In February 2009, Aasiya Z. Hassan, a 37-year-old Muslim woman, was founded decapitated in Orchard Park, N.Y., a village near Buffalo. Her husband, Muzzammil Hassan, 44, admits that he beheaded his wife. Yet now, in a bizarre turn in the case, Muzzammil Hassan has claimed that he was the real victim in the case, driven to murder his wife after enduring years of her emotional and physical abuse.
The case stands as a classic example of the universal tendency on the part of Islamic supemacists and jihadists to blame everyone but themselves for what they have done.
In a larger sense, Muzzammil Hassan’s attempt to claim that he was actually the victim of the woman he beheaded is exactly like the jihadis blaming American foreign policy for the global jihad, and is related to the campaign to get the West to "stop linking Islam with terrorism."
Islamic jihadists link Islam with terrorism with consistency and religious fervor, but if a Western non-Muslim notices this, he is "hateful," "bigoted," "Islamophobic," "ignorant of Islam," etc. Never would the Muslims who accuse non-Muslims of "hate" for "linking Islam with terrorism" ever look to themselves, see the responsibility for the link as being within the Muslim community rather than outside it, and challenge those jihadists instead.
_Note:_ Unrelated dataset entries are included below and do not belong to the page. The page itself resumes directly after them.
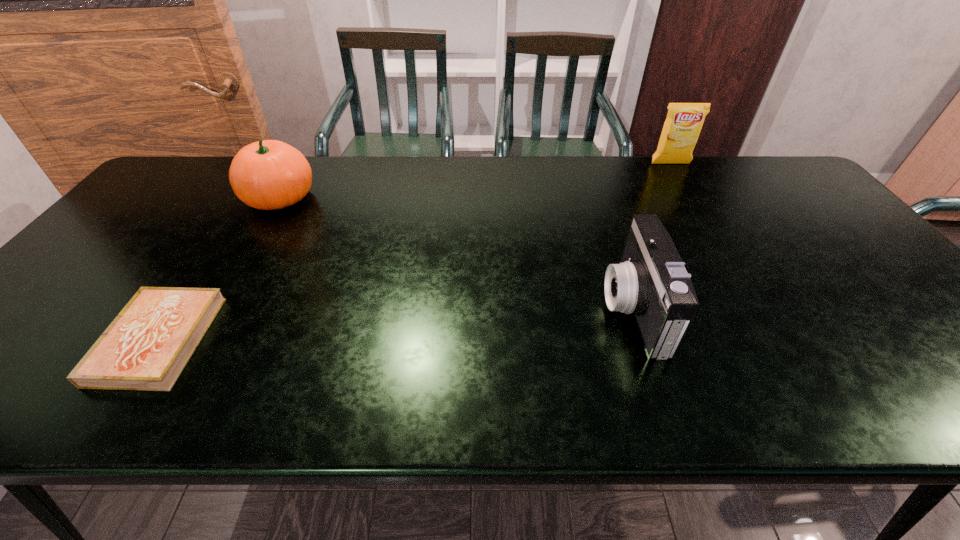
Locate an element on the screen. the rightmost object is located at coordinates (684, 121).

Identify the location of crisp (potato chip). (684, 121).

Identify the location of pumpkin. This screenshot has height=540, width=960. (269, 174).

Where is `camcorder`? camcorder is located at coordinates (651, 281).

Where is `the shortest object`? the shortest object is located at coordinates (146, 347).

In order to click on free space located on the front of the farthest object with the logo in this screenshot , I will do `click(713, 234)`.

The image size is (960, 540). What are the coordinates of `free region located on the left of the pumpkin` in the screenshot? It's located at (224, 198).

Find the location of `free region located on the lens of the third object from left to right`. free region located on the lens of the third object from left to right is located at coordinates (515, 309).

The image size is (960, 540). What are the coordinates of `free space located on the lens of the third object from left to right` in the screenshot? It's located at (467, 309).

This screenshot has height=540, width=960. I want to click on vacant area located on the lens of the third object from left to right, so click(441, 309).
It is always someone else’s fault. In this case, according to the Buffalo News, “Hassan has never publicly denied killing his wife. Instead, he has suggested he will build his court defense on the grounds that as a long-abused spouse, he finally snapped and killed his wife in a desperate bid to end the psychological abuse inflicted upon him.” Hassan himself has claimed that “anytime I sought outside help, I got falsely accused of sexual misconduct or physical abuse—more than 12 police reports, each in response to my reaching out for help from counselors, my family or her family."
Poor lamb. Clearly the only option left open to him was to behead his wife.
It seems as if Muzzammil Hassan is an old hand at this kind of deception. He beheaded Aasiya in the offices of the Muslim cable channel, Bridges TV, which he founded. Muzzammil Hassan founded Bridges TV in 2004 to combat the negative perceptions of Muslims that he thought were dominating the mainstream media.